2002.8.25
現代川柳の精神を考える
(1988.12)

 一九九〇年を迎える。巷のあちこちで世紀末論議が起っているであろう。この言葉がぴったりの世相が日本の「豊かさ」の中に生まれている。
 改めて指摘するまでもないが、一九八六年以来日本は一人あたりのGNPはアメリカを抜いているし、日本の地価の総額は、アメリカ全土の四倍以上である。日本をたたき売れば、アメリカが四個手に入る勘定である。
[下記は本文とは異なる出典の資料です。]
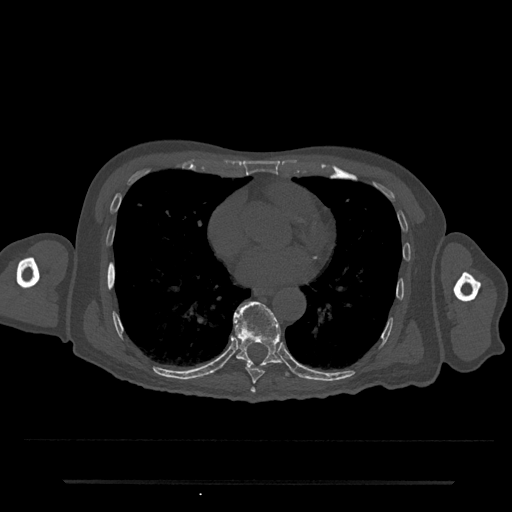
CT including the spine, one axial slice. Position 394 of 797 along the scan axis. Bone window (W 1800 / L 400 HU). 512 × 512 image matrix, field of view 427 × 427 mm. Patient: male, 74 years. From the clinical record (not read from this slice): primary cancer: prostate.
Annotated regions visible in this slice (semi-automatically segmented with operator editing):
- T7 vertebra: box from (x=250, y=387) to (x=256, y=394) px
- T8 vertebra: (x=245, y=364)–(x=265, y=384)
- T9 vertebra: (x=233, y=301)–(x=282, y=367)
この様にとてつもない規模の経済的環境に我々は囲まれている。
 こうした事は日ごろ意識することはない。しかし「遅れた」アジアやアフリカの人々の姿に触れるとき、思わず周りを見渡してしまう。反面、外国滞在者からそれらの国の生活を聞くと、以外にも私たちの知らない豊かさを知る。「豊かさ」を測る尺度がどこかで狂ってきたようである。
 こういった日本の「豊かさ」も多くの日本人にとって無縁である。風化した中流意識に満足している多数も、事が起これば進んだ社会と隔絶した『日本』を知ることになる。地獄と隣あわせなのだと誰かが書いていた。何と薄っぺらな社会であることか。美しい装飾品で飾られた砂の器のようである。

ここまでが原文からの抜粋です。